• Exercise aim:
Wherever the word "场地租金" turns up in a line of the entries, copy that line.
(Beginning of Material for this task)
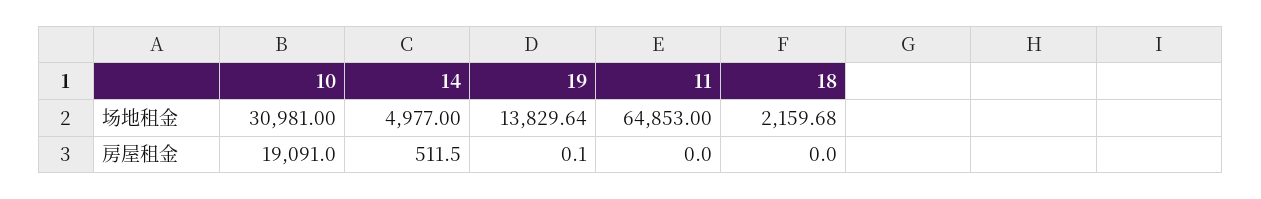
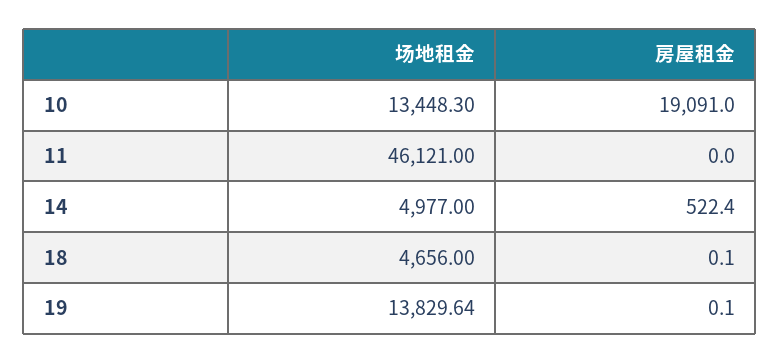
10, 场地租金: 30981 -> 13448.3
11, 场地租金: 64853 -> 46121
18, 场地租金: 2159.68 -> 4656
14, 房屋租金: 511.5 -> 522.4
18, 房屋租金: 0 -> 0.1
(End of Material for this task)
• Reply:
10, 场地租金: 30981 -> 13448.3
11, 场地租金: 64853 -> 46121
18, 场地租金: 2159.68 -> 4656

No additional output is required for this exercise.